▶ _Provided records_

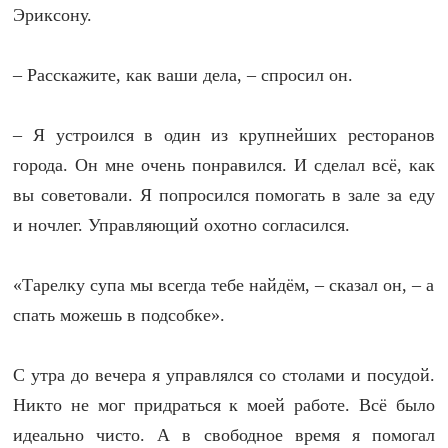
Эриксону.
– Расскажите, как ваши дела, – спросил он.
– Я устроился в один из крупнейших ресторанов
города. Он мне очень понравился. И сделал всё, как
вы советовали. Я попросился помогать в зале за еду
и ночлег. Управляющий охотно согласился.
«Тарелку супа мы всегда тебе найдём, – сказал он, – а
спать можешь в подсобке».
С утра до вечера я управлялся со столами и посудой.
Никто не мог придраться к моей работе. Всё было
идеально чисто. А в свободное время я помогал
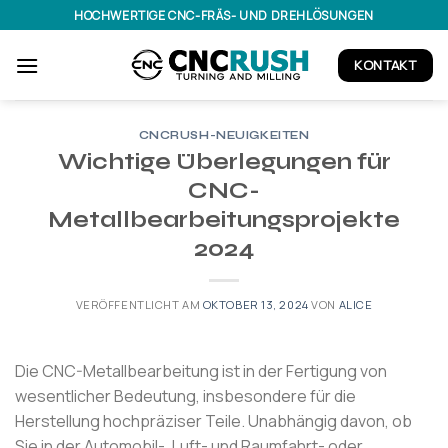
Zum
HOCHWERTIGE CNC-FRÄS- UND DREHLÖSUNGEN
Inhalt
springen
KONTAKT
CNCRUSH-NEUIGKEITEN
Wichtige Überlegungen für
CNC-
Metallbearbeitungsprojekte
2024
VERÖFFENTLICHT AM
OKTOBER 13, 2024
VON
ALICE
Die CNC-Metallbearbeitung ist in der Fertigung von
wesentlicher Bedeutung, insbesondere für die
Herstellung hochpräziser Teile. Unabhängig davon, ob
Sie in der Automobil-, Luft- und Raumfahrt- oder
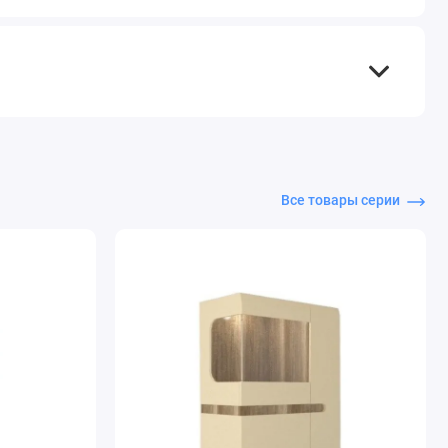
Все товары серии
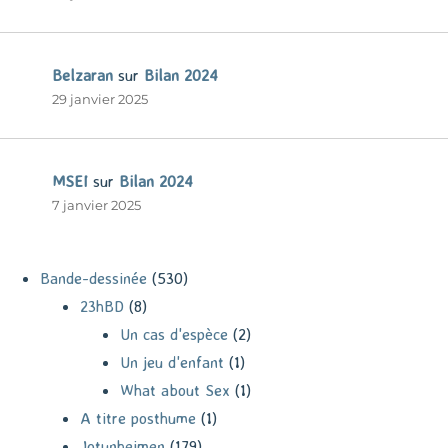
Belzaran
sur
Bilan 2024
29 janvier 2025
MSEI
sur
Bilan 2024
7 janvier 2025
Bande-dessinée
(530)
23hBD
(8)
Un cas d'espèce
(2)
Un jeu d'enfant
(1)
What about Sex
(1)
A titre posthume
(1)
Jotunheimen
(179)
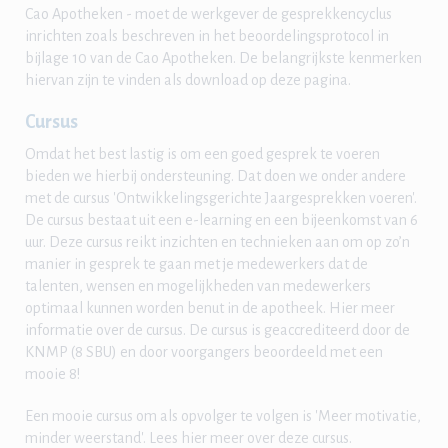
Cao Apotheken - moet de werkgever de gesprekkencyclus
inrichten zoals beschreven in het beoordelingsprotocol in
bijlage 10 van de Cao Apotheken. De belangrijkste kenmerken
hiervan zijn te vinden als download op deze pagina.
Cursus
Omdat het best lastig is om een goed gesprek te voeren
bieden we hierbij ondersteuning. Dat doen we onder andere
met de cursus 'Ontwikkelingsgerichte Jaargesprekken voeren'.
De cursus bestaat uit een e-learning en een bijeenkomst van 6
uur. Deze cursus reikt inzichten en technieken aan om op zo’n
manier in gesprek te gaan met je medewerkers dat de
talenten, wensen en mogelijkheden van medewerkers
optimaal kunnen worden benut in de apotheek. Hier meer
informatie over de cursus. De cursus is geaccrediteerd door de
KNMP (8 SBU) en door voorgangers beoordeeld met een
mooie 8!
Een mooie cursus om als opvolger te volgen is 'Meer motivatie,
minder weerstand'. Lees hier meer over deze cursus.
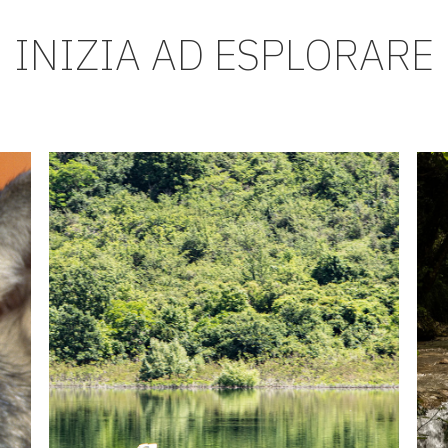
INIZIA AD ESPLORARE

▶ _Task directions_
Repeat exactly the lines in the entries from the one containing "met de cursus" to the final line, inclusive, and nothing beyond them; skip pictures.

▶ _Solution below_
met de cursus 'Ontwikkelingsgerichte Jaargesprekken voeren'.
De cursus bestaat uit een e-learning en een bijeenkomst van 6
uur. Deze cursus reikt inzichten en technieken aan om op zo’n
manier in gesprek te gaan met je medewerkers dat de
talenten, wensen en mogelijkheden van medewerkers
optimaal kunnen worden benut in de apotheek. Hier meer
informatie over de cursus. De cursus is geaccrediteerd door de
KNMP (8 SBU) en door voorgangers beoordeeld met een
mooie 8!
Een mooie cursus om als opvolger te volgen is 'Meer motivatie,
minder weerstand'. Lees hier meer over deze cursus.
INIZIA AD ESPLORARE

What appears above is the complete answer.